• Alıntılanan Metin:
::::::::

DİNE KARŞI DİN

MUSTAFA BOZACIOĞLU

VAN 8.04.2015 10:30:15 0
DİNE KARŞI DİN
Tarih: 01.01.0001 00:00
 Vahyin inzali zaten yoldan çıkan, istikameti kaybeden, vahyi terk edip arkasına atan, kelimelerin yerlerini değiştiren, anlamını yitiren insanlığı yeniden istikamete sevk etmek amaçlıdır. Amaç, yitirilen kavramları, terk edilen kulluk hassasiyetlerini, kaybedilen samimiyeti, bozulan safiyeti yeniden inşa etmektir!

::::::::

• Veriler:

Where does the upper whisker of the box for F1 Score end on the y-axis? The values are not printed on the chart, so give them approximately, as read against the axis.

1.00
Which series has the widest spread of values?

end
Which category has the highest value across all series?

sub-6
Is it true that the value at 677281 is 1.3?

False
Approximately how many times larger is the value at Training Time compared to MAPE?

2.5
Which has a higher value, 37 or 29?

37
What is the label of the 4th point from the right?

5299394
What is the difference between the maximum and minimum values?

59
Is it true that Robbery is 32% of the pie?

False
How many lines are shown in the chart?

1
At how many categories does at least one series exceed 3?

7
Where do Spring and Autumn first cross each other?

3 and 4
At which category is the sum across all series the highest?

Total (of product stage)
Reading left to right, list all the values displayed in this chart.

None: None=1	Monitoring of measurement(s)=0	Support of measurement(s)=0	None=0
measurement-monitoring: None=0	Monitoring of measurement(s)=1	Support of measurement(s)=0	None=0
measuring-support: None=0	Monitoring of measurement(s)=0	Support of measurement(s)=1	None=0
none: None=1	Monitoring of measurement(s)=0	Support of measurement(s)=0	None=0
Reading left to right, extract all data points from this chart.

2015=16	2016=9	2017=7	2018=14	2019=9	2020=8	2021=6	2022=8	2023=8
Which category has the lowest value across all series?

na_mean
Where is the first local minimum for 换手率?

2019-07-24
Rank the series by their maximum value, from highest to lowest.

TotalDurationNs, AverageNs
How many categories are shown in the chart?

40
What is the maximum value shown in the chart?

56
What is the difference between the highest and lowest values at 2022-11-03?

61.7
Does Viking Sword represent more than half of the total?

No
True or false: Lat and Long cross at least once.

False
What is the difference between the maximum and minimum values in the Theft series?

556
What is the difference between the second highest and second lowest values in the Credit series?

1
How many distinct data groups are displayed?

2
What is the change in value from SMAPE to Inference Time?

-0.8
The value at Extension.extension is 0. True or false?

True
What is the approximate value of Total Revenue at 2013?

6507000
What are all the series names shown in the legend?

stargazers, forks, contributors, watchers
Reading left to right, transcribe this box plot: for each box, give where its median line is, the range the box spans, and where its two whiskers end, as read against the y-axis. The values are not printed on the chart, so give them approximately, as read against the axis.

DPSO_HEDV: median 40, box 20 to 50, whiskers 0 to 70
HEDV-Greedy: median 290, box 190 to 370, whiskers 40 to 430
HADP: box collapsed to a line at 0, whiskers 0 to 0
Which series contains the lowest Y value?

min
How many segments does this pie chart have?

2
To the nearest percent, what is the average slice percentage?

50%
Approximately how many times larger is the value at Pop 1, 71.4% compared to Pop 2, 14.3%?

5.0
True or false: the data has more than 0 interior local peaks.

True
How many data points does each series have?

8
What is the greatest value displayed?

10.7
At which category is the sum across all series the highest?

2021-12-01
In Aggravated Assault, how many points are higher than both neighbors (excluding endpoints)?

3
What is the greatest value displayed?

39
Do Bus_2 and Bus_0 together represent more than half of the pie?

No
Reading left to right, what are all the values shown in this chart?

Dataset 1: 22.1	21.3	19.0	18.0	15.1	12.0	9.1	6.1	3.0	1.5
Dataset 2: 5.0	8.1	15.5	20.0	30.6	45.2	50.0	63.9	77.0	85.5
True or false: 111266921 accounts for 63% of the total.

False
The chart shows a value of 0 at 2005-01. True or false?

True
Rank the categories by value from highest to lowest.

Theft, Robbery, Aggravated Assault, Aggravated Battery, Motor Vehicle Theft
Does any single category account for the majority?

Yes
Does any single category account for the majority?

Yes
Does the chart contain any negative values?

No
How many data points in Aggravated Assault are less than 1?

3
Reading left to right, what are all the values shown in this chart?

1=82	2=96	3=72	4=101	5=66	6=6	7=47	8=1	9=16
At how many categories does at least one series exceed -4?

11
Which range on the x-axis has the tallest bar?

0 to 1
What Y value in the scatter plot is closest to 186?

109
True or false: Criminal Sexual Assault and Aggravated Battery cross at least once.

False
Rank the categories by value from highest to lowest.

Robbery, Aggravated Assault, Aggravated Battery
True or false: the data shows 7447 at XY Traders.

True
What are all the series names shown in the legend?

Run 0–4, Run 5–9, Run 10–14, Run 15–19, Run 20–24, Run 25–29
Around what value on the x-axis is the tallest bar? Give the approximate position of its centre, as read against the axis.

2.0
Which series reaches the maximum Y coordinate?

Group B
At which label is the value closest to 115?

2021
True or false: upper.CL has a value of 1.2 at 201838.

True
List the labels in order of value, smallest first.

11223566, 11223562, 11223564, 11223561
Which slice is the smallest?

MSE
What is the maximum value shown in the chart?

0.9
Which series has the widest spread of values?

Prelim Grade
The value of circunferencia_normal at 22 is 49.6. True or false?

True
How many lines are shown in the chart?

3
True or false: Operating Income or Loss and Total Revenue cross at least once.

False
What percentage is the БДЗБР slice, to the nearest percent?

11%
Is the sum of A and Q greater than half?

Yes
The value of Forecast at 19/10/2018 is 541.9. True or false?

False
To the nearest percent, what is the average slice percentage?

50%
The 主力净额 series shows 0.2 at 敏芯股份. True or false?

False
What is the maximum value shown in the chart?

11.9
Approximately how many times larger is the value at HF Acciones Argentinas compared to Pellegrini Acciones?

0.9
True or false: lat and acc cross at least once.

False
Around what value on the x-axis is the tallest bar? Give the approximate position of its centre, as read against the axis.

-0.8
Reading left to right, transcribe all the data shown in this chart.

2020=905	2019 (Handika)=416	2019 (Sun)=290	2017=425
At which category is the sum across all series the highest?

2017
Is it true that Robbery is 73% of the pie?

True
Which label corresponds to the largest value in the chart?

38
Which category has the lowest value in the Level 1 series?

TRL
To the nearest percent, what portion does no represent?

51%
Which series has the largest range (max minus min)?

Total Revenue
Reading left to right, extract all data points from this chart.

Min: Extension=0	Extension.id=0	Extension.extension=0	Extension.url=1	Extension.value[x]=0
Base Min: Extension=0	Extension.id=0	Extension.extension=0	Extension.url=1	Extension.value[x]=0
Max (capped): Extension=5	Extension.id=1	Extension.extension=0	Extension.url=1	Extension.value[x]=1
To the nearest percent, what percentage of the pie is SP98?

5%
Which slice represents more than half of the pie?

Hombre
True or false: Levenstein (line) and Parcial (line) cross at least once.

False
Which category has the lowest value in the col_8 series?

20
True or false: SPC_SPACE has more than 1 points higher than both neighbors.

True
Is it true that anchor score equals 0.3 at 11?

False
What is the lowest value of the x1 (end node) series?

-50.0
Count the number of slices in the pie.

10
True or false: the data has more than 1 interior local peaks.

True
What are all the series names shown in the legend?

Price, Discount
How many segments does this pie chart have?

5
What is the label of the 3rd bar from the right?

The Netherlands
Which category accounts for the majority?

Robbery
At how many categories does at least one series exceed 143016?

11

::::::::

• Alıştırma A:
Vahyin amacını ele alan yazıya göre şu soruları cevaplayın:
(i) Yazının başında yazar olarak kimin adı yer alıyor?
(ii) Yazının başındaki bilgilerde hangi şehir adı geçiyor?
(iii) Yazıya göre vahyin inzali, yoldan çıkan insanlığı yeniden nereye sevk etmeyi amaçlar?
• Alıştırma B:
Vahyin amacını ele alan yazıda "VAN 8.04.2015 10:30:15" sözlerinden başlayıp aşağıya doğru "yeniden inşa etmektir!" sözlerine kadar uzanan bölümü harfi harfine yeniden yazın.
• Alıştırma C:
Vahyin amacını ele alan yazıyı, son cümlesinin ardından gelecek biçimde sürdürün.

• Görev Yanıtı A:
(i) Mustafa Bozacıoğlu
(ii) Van
(iii) Yeniden istikamete

• Görev Yanıtı B:
VAN 8.04.2015 10:30:15 0
DİNE KARŞI DİN
Tarih: 01.01.0001 00:00
 Vahyin inzali zaten yoldan çıkan, istikameti kaybeden, vahyi terk edip arkasına atan, kelimelerin yerlerini değiştiren, anlamını yitiren insanlığı yeniden istikamete sevk etmek amaçlıdır. Amaç, yitirilen kavramları, terk edilen kulluk hassasiyetlerini, kaybedilen samimiyeti, bozulan safiyeti yeniden inşa etmektir!

• Görev Yanıtı C:
Başlık merhum Ali Şeriati’den iktibas edilmiştir. İşleyeceğimiz konuyu tek cümle ile ifade etme niteliğini haiz veciz bir deyimdir. Aslında onun yıllar öncesinden bunu tesbit ederek söylemesi, öncesindeki benzer söylemler de dikkate alındığında ve bugün gündeme tekrar getirilmesi, hatta gündemden hiç düşmemesi düşünüldüğünde konunun önemini dikta etmektedir bizlere…
Aslında seçtiğimiz başlıklardan biri de ‘Algı ve Gerçekler’ idi. Konunun algı yönetimi, endoktrinasyon, enforme dezenforme, retorik, şartlı refleks, öğrenilmiş çaresizlik vb. konularla ilişkisi düşünüldüğünde ‘algı’ ile ‘gerçeklerin’ birbirine karışması, katıştırılması, yer değiştirmesi söz konusu!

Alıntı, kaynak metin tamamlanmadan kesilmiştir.